At least he, like Árni, seemed friendly. Magnus couldn’t see any physical similarity between them, but they shared the same last name, Holm, and so they were probably related. A small minority of Icelanders used the same family naming system as the rest of the world. They were often from wealthier families, descendants of young Icelanders who had travelled abroad to Denmark to study and given themselves family names while they were there.

But then all Icelanders were related.
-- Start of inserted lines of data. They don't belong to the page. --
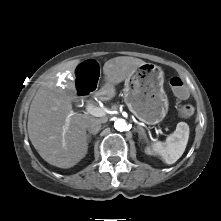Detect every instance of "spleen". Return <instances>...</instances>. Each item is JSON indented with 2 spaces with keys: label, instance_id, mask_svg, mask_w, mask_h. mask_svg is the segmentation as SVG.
I'll return each instance as SVG.
<instances>
[{
  "label": "spleen",
  "instance_id": "spleen-1",
  "mask_svg": "<svg viewBox=\"0 0 221 221\" xmlns=\"http://www.w3.org/2000/svg\"><path fill=\"white\" fill-rule=\"evenodd\" d=\"M188 139V124L185 122H179L176 130L167 137L165 142H154L152 147L167 164H174L183 155Z\"/></svg>",
  "mask_w": 221,
  "mask_h": 221
}]
</instances>
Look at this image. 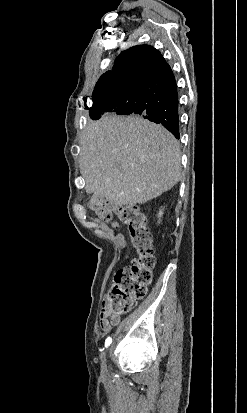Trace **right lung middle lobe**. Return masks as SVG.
Returning <instances> with one entry per match:
<instances>
[{
    "label": "right lung middle lobe",
    "mask_w": 247,
    "mask_h": 413,
    "mask_svg": "<svg viewBox=\"0 0 247 413\" xmlns=\"http://www.w3.org/2000/svg\"><path fill=\"white\" fill-rule=\"evenodd\" d=\"M135 90L127 82H102L98 81L93 91V106L112 96H134ZM90 109V108H89Z\"/></svg>",
    "instance_id": "obj_1"
}]
</instances>
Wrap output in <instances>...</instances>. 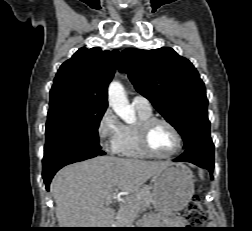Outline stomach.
<instances>
[{"label": "stomach", "mask_w": 252, "mask_h": 231, "mask_svg": "<svg viewBox=\"0 0 252 231\" xmlns=\"http://www.w3.org/2000/svg\"><path fill=\"white\" fill-rule=\"evenodd\" d=\"M152 204L156 211L178 212L194 195L191 170L183 164L170 165L152 178Z\"/></svg>", "instance_id": "1"}]
</instances>
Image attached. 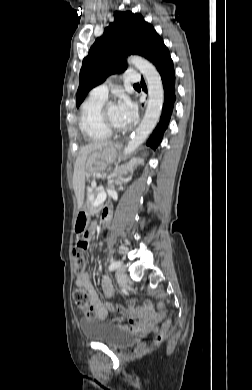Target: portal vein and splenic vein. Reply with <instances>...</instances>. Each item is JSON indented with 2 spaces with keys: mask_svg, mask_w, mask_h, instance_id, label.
Here are the masks:
<instances>
[{
  "mask_svg": "<svg viewBox=\"0 0 252 390\" xmlns=\"http://www.w3.org/2000/svg\"><path fill=\"white\" fill-rule=\"evenodd\" d=\"M97 190L99 191V194H98L96 201L93 203L94 206H98L106 198V193L104 192V189L102 186L98 187Z\"/></svg>",
  "mask_w": 252,
  "mask_h": 390,
  "instance_id": "18ae733b",
  "label": "portal vein and splenic vein"
}]
</instances>
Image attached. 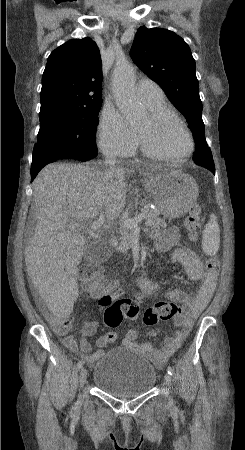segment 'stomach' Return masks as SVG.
<instances>
[{"label":"stomach","instance_id":"1","mask_svg":"<svg viewBox=\"0 0 245 450\" xmlns=\"http://www.w3.org/2000/svg\"><path fill=\"white\" fill-rule=\"evenodd\" d=\"M144 186L153 197L159 213L168 219L184 216L199 193L193 177L172 169H159L152 173L145 179Z\"/></svg>","mask_w":245,"mask_h":450}]
</instances>
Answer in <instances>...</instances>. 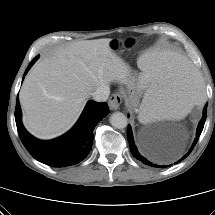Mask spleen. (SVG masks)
<instances>
[{
  "instance_id": "obj_1",
  "label": "spleen",
  "mask_w": 215,
  "mask_h": 215,
  "mask_svg": "<svg viewBox=\"0 0 215 215\" xmlns=\"http://www.w3.org/2000/svg\"><path fill=\"white\" fill-rule=\"evenodd\" d=\"M141 84H150L140 106L145 121L179 118L205 101L204 85L186 57L153 52L138 62Z\"/></svg>"
}]
</instances>
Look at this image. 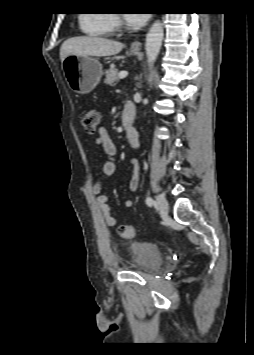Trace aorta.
I'll use <instances>...</instances> for the list:
<instances>
[{"instance_id": "obj_1", "label": "aorta", "mask_w": 254, "mask_h": 355, "mask_svg": "<svg viewBox=\"0 0 254 355\" xmlns=\"http://www.w3.org/2000/svg\"><path fill=\"white\" fill-rule=\"evenodd\" d=\"M164 30L160 21H155L151 26L145 43V50L149 64H153L157 59L162 45Z\"/></svg>"}]
</instances>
The society was more of a gene puddle than a gene pool.

‘Thank you,’ Magnus replied.

‘You will be part of the National Police Commissioner’s staff, but when you are not at the Police College you will have a desk
here, with us. I very much support the Commissioner’s initiative in requesting you, and I think you will be a great help to us in the current investigation.’

‘I hope so.’

Thorkell hesitated. ‘Inspector Baldur is an excellent detective, and very successful. He likes to use tried and tested techniques that work in Iceland. It boils down to the fact that in such a small country someone always knows someone who knows the criminal. But as the nature of crime changes in this country, so must the methods of fighting it, which is why you are here. Flexibility is perhaps not Baldur’s strong point. But don’t be afraid to voice your opinion. We want to hear it, you will have my assurance of that.’

Magnus smiled. ‘I understand.’

‘Good. Now, someone from the Commissioner’s office will be in touch with you this morning about salary and accommodation and so on. In the meantime, Árni will set you up with a desk, a phone and a computer. Do you have any questions?’

‘Yes, one. Can I carry a gun?’

‘No,’ said Thorkell. ‘Absolutely not.’

‘I’m not used to being on duty without one,’ Magnus said.

‘Then you will become used to it.’

They stared at each other for a moment. A cop needed a badge and a gun, as far as Magnus was concerned. He appreciated the difficulties with the badge. But he needed the gun.

‘How do I get a licence to carry?’

‘You don’t. No one has guns in Iceland, or not hand guns. They have been banned since 1968, after a man was shot dead.’

‘You’re telling me there are no police officers with firearms training?’

Thorkell sighed. ‘We do have some firearms officers in the Viking Squad – it’s what we call our SWAT team. You may be able to practise on the indoor range at Kópavogur, but we cannot permit you to carry a weapon outside it. That’s just not the way we do things here.’

Magnus was tempted to say something about flexibility and voicing his opinion, but he appreciated the chief superintendent’s support and didn’t want to antagonize him needlessly, so he just thanked him again and left.

Árni was waiting outside. He led Magnus to an office stuffed with small screened-in cubicles, with the sign
Violent Crimes
on the door. Two or three of the detectives that Magnus had seen at the meeting were on the phones or their computers, the others were already out interviewing people. Magnus’s desk was right opposite Árni’s. The phone worked, and Árni assured him that someone from the IT department would set him up with a password that morning.